Был последний день сентября.
На Васильевском Острове, в глубине семнадцатой линии из тумана глядел дом огромный и серый; с дворика в дом уводила черная, грязноватая лестница: были двери и двери; одна из них отворилась.
Незнакомец с черными усиками показался на пороге ее.
Затем, закрыв дверь, медленно стал незнакомец спускаться; он сходил с высоты пяти этажей, осторожно ступая по лестнице; в руке у него равномерно качался не то чтобы маленький, и все же не очень большой узелочек, перевязанный грязной салфеткой с красными каймами из линючих фазанов.
Мой незнакомец отнесся с отменною осторожностью в обращении с узелком.
Лестница была, само собой разумеется, черной, усеянной огуречными корками и многократно ногой продавленным капустным листом. Незнакомец с черными усиками на ней поскользнулся.
Одной рукой он тогда ухватился за лестничные перила, а другая рука (с узелком) растерянно описала в воздухе нервный зигзаг; но описыванье зигзага относилось, собственно, к локтю: незнакомец мой, очевидно, хотел охранить узелок от досадной случайности – от паденья с размаху на каменную ступень, потому что в движении локтя проявилась воистину ловкая фортель акробата: деликатную хитрость движенья подсказывал некий инстинкт.

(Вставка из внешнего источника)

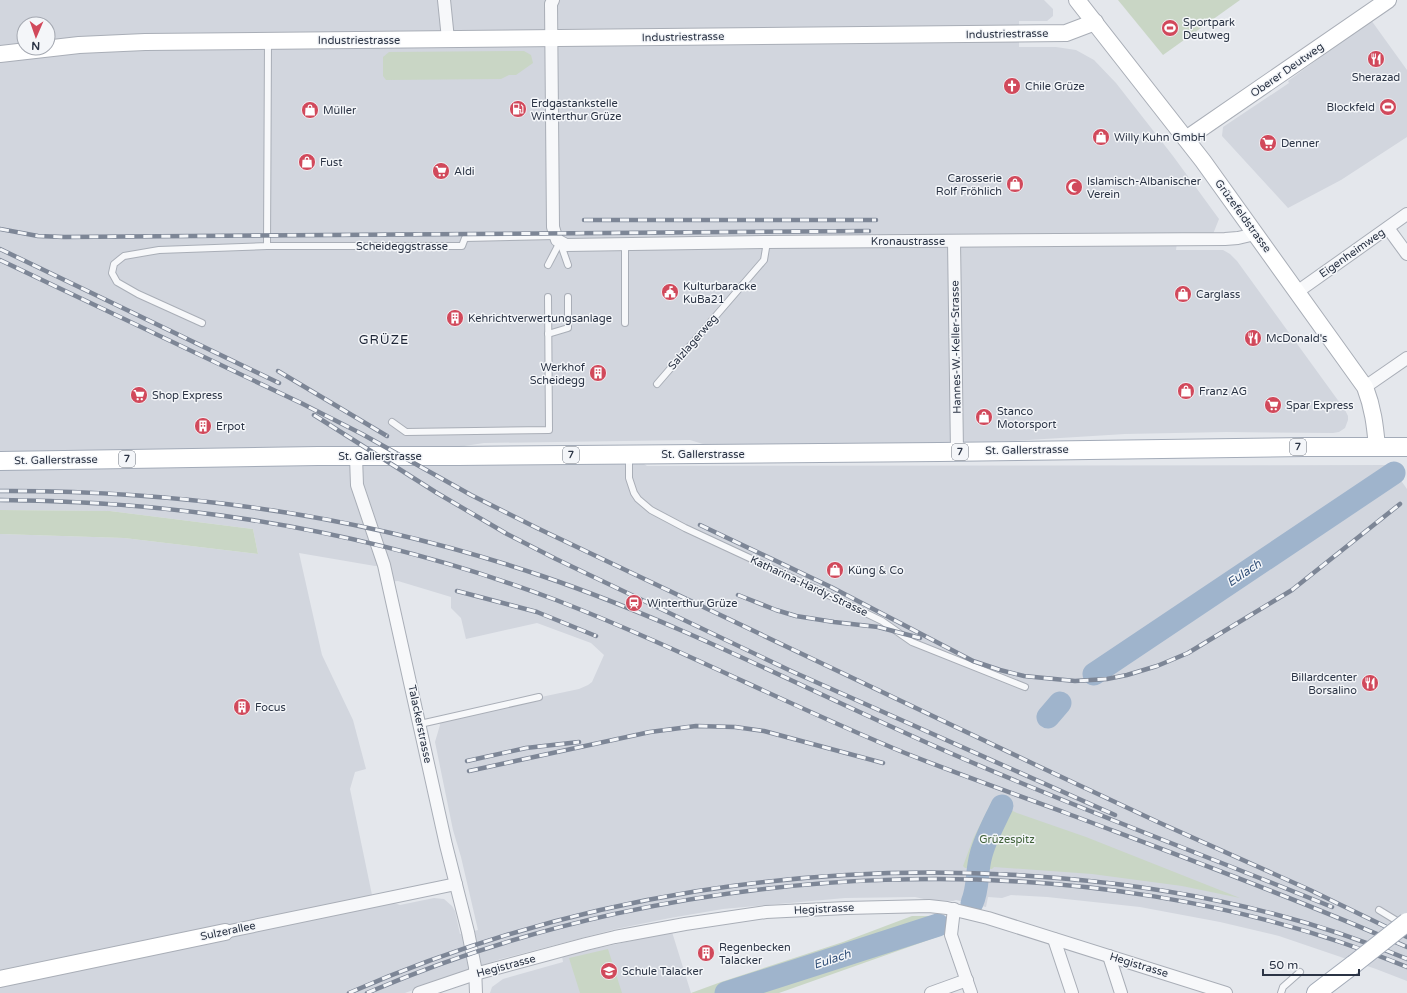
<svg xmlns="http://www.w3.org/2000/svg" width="1407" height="993" font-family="'Varela Round',sans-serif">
	<rect width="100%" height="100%" fill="#e4e7ec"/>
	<g fill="#d2d6de" fill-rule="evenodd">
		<path d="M0 0H1044L1053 9V16L1047 21H1019V47H1056L1076 50 1094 60 1116 83 1173 156 1219 219 1213 234H1178L1176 250H1223L1230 254 1237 261 1345 410 1348 416V420L1345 428 1339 432 1333 433 1226 432 1125 434 1012 441 966 442 944 445H706L690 440 484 443 451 448 629 454 647 466 1390 465 1407 489V981L1376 969 1279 936 1220 922 1140 907 1047 897 1011 895 1002 898 988 897 986 907 956 900 953 901 928 900 915 897 845 898 723 909 670 918 616 929 501 959 462 972 405 993H0V534L124 538 258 554 253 529 110 511 0 510ZM24 24H48V48H24ZM299 553 375 566 384 565 388 582 398 581 451 597V608L461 618 466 639 537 623 591 643 604 655 592 682 588 685 579 689 438 719 440 725 435 742 453 830 461 857 478 930 460 934 455 911 452 906 444 899 434 898 400 905 372 895 350 789 355 772 366 769 353 720 322 655Z"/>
		<polygon points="1371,20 1407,70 1407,137 1341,180 1288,208 1222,136 1223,127 1289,83 1288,81"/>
		<polygon points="672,932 691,993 490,993 492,987 503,979 563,962 562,956"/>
	</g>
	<g fill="#c9d6c5">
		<polygon points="1118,0 1240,0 1163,55"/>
		<polygon points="524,51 531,55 533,63 516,75 509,75 501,79 386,80 383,76 383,57 389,52"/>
		<polygon points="0,510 110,511 253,529 258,554 124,538 0,534"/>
		<polygon points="992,801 1017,813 1086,837 1240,898 1182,886 1092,874 994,867 992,869 965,868 963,866 973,839"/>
		<polygon points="912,916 937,916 942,932 940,936 779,993 691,993 721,982 843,942"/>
		<polygon points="608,949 622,993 580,993 569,958"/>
	</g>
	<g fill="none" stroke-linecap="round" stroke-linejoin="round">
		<g stroke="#9fb4cc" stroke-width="23">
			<polyline points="1094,674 1394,473"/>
			<polyline points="1048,717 1060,703"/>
			<path d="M972 903C979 887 976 872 981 855 985 839 995 821 1002 806"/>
			<polyline points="726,993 938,925"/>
		</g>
		<g stroke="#a9aeb7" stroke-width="8">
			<g id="lane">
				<polyline points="560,242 568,265"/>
				<polyline points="267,246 462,246 465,238 555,236"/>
				<polyline points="548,265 560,242"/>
				<polyline points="202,323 138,294 117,282 112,273 114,264 124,256 159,250 267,246 268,42"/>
				<polyline points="625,323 625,244"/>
				<polyline points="548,334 568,328 568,297"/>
				<polyline points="657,384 764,260 767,242"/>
				<polyline points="392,422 406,432 549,430 548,297"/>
				<polyline points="629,456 629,478 634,493 638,499 651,510 685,528 816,589 882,621 912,642 1025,687"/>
				<polyline points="420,724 539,697"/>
				<polyline points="1379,910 1402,924"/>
				<polyline points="1281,993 1283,987 1300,972"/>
			</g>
		</g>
		<g stroke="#a9aeb7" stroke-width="14">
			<g id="street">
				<polyline points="444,0 448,39"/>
				<polyline points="553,0 551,4 553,227 557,240 566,245 767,242 1225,239 1238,238 1255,234"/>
				<polyline points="1388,228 1407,254"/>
				<polyline points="954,241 957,452"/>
				<polyline points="1297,292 1407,214"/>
				<polyline points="1365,387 1407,358"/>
				<polyline points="356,457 357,485 384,565 446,845 468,932 475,967 476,993"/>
				<polyline points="954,909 951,935 971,993"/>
				<polyline points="225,932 456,884"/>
				<polyline points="1054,939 1072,993"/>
				<polyline points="1109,956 1121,993"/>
				<polyline points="419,993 475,974 586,944 615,937 685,924 766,912 846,908 929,906 947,908 988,918 1226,993"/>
				<polyline points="931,993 967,980"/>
			</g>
		</g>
		<g stroke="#a9aeb7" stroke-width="18">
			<g id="secondary">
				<path d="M1077 0 1203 161 1365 387C1373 408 1375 425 1377 447"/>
				<polyline points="0,54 79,45 145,42 1066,33 1095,22"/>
				<polyline points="1186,139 1388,0"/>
				<polyline points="0,979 225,932"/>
			</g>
		</g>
		<g stroke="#a3abb8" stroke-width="20">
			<g id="primary">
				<polyline points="0,461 318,456 457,456 940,452 1304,447 1407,447"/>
				<polyline points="1316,993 1354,964"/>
			</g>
		</g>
		<use href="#lane" stroke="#f7f8fa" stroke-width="6"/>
		<use href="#street" stroke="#f7f8fa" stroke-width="12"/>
		<use href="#secondary" stroke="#fff" stroke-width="16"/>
		<use href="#primary" stroke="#fff" stroke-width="18"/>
		<g stroke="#7d8696" stroke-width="4.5">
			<g id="rail">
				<polyline points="584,220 876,220"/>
				<polyline points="0,229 38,236 64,237 869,231"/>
				<polyline points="0,249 279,383"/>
				<polyline points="0,260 301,403 362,434 471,495 537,528 1038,766 1160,823 1310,890 1407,937"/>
				<polyline points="278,371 387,436"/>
				<polyline points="314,415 437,493 507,534 556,559 791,671 1115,815"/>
				<path d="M0 491C186 490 366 516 542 576 687 625 824 699 964 759 1085 811 1209 857 1332 907"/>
				<path d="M0 500C190 501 378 533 556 600 675 646 788 705 905 753 958 774 1012 793 1066 813 1180 856 1295 898 1407 947"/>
				<polyline points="700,525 831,587 973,661 1000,670 1024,676 1075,681 1107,679 1127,675 1157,666 1188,653 1292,590 1400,504"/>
				<polyline points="457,591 537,612 596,636"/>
				<polyline points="738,595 776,610 796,616 834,622 878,627 920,638"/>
				<polyline points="467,761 526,748 579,742"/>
				<polyline points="469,771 650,732 696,726 735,727 764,731 883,763"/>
				<path d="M349 993C571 896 817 857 1058 878 1178 888 1296 912 1407 959"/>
				<path d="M367 993C681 858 1088 835 1407 967"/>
			</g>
		</g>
		<use href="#rail" stroke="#f4f6f9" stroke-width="3" stroke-dasharray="9" stroke-linecap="butt"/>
		<g stroke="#a3abb8" stroke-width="20" stroke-linecap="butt">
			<polyline id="primary-bridge" points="1354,964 1407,922"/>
		</g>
		<use href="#primary-bridge" stroke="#fff" stroke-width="18"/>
	</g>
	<defs>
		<g id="stadium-disc" transform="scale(0.9)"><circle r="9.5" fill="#d1495b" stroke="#f4f6f9"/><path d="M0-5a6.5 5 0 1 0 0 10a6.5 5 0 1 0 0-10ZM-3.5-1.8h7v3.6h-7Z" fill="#fff"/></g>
		<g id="restaurant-disc" transform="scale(0.9)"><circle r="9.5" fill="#d1495b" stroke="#f4f6f9"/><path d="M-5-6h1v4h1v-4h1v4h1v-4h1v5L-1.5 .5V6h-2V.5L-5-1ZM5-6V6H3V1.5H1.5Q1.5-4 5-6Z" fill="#fff"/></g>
		<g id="church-disc" transform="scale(0.9)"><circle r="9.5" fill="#d1495b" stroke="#f4f6f9"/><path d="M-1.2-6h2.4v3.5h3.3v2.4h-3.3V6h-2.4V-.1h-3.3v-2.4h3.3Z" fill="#fff"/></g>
		<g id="fuel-disc" transform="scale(0.9)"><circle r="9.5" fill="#d1495b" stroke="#f4f6f9"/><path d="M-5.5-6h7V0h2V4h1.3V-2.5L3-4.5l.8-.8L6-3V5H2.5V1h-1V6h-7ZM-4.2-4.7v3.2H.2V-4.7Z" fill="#fff"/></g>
		<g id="shop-disc" transform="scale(0.9)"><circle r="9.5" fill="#d1495b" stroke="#f4f6f9"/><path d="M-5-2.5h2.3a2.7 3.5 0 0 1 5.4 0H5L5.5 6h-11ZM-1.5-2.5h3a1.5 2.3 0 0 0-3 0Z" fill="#fff"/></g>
		<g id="supermarket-disc" transform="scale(0.9)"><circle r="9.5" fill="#d1495b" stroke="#f4f6f9"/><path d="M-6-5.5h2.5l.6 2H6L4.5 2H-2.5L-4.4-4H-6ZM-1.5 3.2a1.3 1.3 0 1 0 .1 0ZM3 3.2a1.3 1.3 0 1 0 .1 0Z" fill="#fff"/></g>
		<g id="mosque-disc" transform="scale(0.9)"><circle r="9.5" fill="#d1495b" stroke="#f4f6f9"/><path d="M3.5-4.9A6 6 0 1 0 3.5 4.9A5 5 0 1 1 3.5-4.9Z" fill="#fff"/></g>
		<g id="civic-disc" transform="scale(0.9)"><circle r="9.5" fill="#d1495b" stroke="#f4f6f9"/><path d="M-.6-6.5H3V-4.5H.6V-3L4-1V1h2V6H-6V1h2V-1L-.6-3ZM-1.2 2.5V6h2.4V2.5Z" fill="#fff"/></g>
		<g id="building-disc" transform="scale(0.9)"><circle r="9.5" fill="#d1495b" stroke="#f4f6f9"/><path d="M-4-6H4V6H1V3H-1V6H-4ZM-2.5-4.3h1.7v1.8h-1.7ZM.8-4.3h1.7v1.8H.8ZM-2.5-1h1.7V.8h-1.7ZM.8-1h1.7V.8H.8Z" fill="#fff"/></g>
		<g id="station-disc" transform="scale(0.9)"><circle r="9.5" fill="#d1495b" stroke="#f4f6f9"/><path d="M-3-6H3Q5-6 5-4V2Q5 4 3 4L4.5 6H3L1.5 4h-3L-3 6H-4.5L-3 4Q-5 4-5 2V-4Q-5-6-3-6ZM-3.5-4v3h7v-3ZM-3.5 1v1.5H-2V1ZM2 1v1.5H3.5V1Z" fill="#fff"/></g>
		<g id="school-disc" transform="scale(0.9)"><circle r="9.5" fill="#d1495b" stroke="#f4f6f9"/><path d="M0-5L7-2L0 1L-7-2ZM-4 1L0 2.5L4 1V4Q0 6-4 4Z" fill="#fff"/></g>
	</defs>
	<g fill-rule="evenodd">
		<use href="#stadium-disc" x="1170" y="28"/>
		<use href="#restaurant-disc" x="1376" y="59"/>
		<use href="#church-disc" x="1012" y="86"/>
		<use href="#stadium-disc" x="1388" y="107"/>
		<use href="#fuel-disc" x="518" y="109"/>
		<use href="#shop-disc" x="310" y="110"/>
		<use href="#shop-disc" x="1101" y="137"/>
		<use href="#supermarket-disc" x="1268" y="143"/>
		<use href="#shop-disc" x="307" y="162"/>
		<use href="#supermarket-disc" x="441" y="171"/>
		<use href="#shop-disc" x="1015" y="184"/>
		<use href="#mosque-disc" x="1074" y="187"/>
		<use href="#civic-disc" x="670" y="292"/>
		<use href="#shop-disc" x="1183" y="294"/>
		<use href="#building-disc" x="455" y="318"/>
		<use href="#restaurant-disc" x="1253" y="338"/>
		<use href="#building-disc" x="598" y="373"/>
		<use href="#shop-disc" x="1186" y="391"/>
		<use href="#supermarket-disc" x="139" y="395"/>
		<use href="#supermarket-disc" x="1273" y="405"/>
		<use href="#shop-disc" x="984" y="417"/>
		<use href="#building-disc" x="203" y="426"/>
		<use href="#shop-disc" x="835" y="570"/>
		<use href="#station-disc" x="634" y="603"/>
		<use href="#restaurant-disc" x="1370" y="683"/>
		<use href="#building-disc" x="242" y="707"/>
		<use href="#building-disc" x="706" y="953"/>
		<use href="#school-disc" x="609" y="971"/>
	</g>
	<g text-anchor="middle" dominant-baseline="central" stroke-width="3" stroke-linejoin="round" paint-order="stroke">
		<g fill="#f4f6f9" stroke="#676e7b" stroke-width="1">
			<rect x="1290" y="439" width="16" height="16" rx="3"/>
			<rect x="952" y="444" width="16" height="16" rx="3"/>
			<rect x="563" y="447" width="16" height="16" rx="3"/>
			<rect x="119" y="451" width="16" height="16" rx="3"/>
		</g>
		<g font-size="10" font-weight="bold" fill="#2b3445">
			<text x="1298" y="447">7</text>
			<text x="960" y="452">7</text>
			<text x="571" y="455">7</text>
			<text x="127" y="459">7</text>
		</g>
		<g font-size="11" fill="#2b3445" stroke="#f4f6f9" text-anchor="start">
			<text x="1183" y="22">Sportpark<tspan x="1183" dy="13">Deutweg</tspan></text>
			<text x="1376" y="77" text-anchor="middle">Sherazad</text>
			<text x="1025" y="86">Chile Grüze</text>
			<text x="531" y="103">Erdgastankstelle<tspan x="531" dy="13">Winterthur Grüze</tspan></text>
			<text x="1375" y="107" text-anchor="end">Blockfeld</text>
			<text x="323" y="110">Müller</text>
			<text x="1114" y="137">Willy Kuhn GmbH</text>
			<text x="1281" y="143">Denner</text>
			<text x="320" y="162">Fust</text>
			<text x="454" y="171">Aldi</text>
			<text x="1002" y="178" text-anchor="end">Carosserie<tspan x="1002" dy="13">Rolf Fröhlich</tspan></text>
			<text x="1087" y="181">Islamisch-Albanischer<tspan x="1087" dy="13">Verein</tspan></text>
			<text x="683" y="286">Kulturbaracke<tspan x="683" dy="13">KuBa21</tspan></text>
			<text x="1196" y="294">Carglass</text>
			<text x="468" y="318">Kehrichtverwertungsanlage</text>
			<text x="1266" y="338">McDonald's</text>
			<text x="585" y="367" text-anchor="end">Werkhof<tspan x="585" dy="13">Scheidegg</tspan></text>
			<text x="1199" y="391">Franz AG</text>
			<text x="152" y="395">Shop Express</text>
			<text x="1286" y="405">Spar Express</text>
			<text x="997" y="411">Stanco<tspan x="997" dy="13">Motorsport</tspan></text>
			<text x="216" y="426">Erpot</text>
			<text x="848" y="570">Küng &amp; Co</text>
			<text x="647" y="603">Winterthur Grüze</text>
			<text x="1357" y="677" text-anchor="end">Billardcenter<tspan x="1357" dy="13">Borsalino</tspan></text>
			<text x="255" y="707">Focus</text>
			<text x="719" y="947">Regenbecken<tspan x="719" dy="13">Talacker</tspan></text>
			<text x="622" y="971">Schule Talacker</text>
		</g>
		<g font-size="11" fill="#2b3445" stroke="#f4f6f9">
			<text transform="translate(1007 34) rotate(-1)">Industriestrasse</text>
			<text transform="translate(683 37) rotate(-1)">Industriestrasse</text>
			<text x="359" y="40">Industriestrasse</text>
			<text transform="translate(1287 70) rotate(-35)">Oberer Deutweg</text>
			<text transform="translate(1243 216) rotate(54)">Grüzefeldstrasse</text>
			<text x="908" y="241">Kronaustrasse</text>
			<text x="402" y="246">Scheideggstrasse</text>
			<text transform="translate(1352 253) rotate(-35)">Eigenheimweg</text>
			<text transform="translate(693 342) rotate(-49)">Salzlagerweg</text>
			<text transform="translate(956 347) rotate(-91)">Hannes-W.-Keller-Strasse</text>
			<text transform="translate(1027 450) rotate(-1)">St. Gallerstrasse</text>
			<text x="703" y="454">St. Gallerstrasse</text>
			<text x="380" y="456">St. Gallerstrasse</text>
			<text transform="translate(56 460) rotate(-1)">St. Gallerstrasse</text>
			<text transform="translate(809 586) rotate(25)">Katharina-Hardy-Strasse</text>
			<text transform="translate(420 724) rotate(78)">Talackerstrasse</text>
			<text transform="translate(824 909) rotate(-3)">Hegistrasse</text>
			<text transform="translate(228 931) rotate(-12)">Sulzerallee</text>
			<text transform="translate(1139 965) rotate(17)">Hegistrasse</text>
			<text transform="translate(506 966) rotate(-15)">Hegistrasse</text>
		</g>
		<g font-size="11" fill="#3f6138" stroke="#f4f6f9">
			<text x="1007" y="839">Grüzespitz</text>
		</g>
		<g font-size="12" font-style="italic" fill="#34527a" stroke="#f4f6f9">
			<text transform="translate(1244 573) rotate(-34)">Eulach</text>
			<text transform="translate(832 959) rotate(-18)">Eulach</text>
		</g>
		<g font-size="13" letter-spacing="1" fill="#1d2536" stroke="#f4f6f9">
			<text x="384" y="340">GRÜZE</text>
		</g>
	</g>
	<g transform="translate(36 36) rotate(182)"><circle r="19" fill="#f4f6f9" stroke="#a4a8b1"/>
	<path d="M0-3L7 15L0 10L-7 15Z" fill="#d1495b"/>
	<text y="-6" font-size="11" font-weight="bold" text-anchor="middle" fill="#2b3445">N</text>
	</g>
	<path d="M1263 969v6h96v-6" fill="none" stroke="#2b3445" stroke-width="2"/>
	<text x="1269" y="969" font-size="12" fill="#2b3445" stroke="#f4f6f9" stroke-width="3" paint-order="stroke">50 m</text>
</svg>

А затем в встрече с дворником, поднимавшимся вверх по лестнице с перекинутой чрез плечо охапкою осиновых дров и загородившим дорогу, незнакомец с черными усиками снова усиленно стал выказывать деликатное попечение о судьбе своего узелка, могущего зацепить за полено; предметы, хранимые в узелке, должны были быть предметами особенно хрупкими.
Не было бы иначе понятно поведение моего незнакомца.
Когда знаменательный незнакомец осторожно спустился к выходной черной двери, то черная кошка, оказавшаяся у ног, фыркнула и, задрав хвост, пересекла дорогу, роняя к ногам незнакомца куриную внутренность; лицо моего незнакомца передернула судорога; голова же нервно закинулась, обнаружив нежную шею.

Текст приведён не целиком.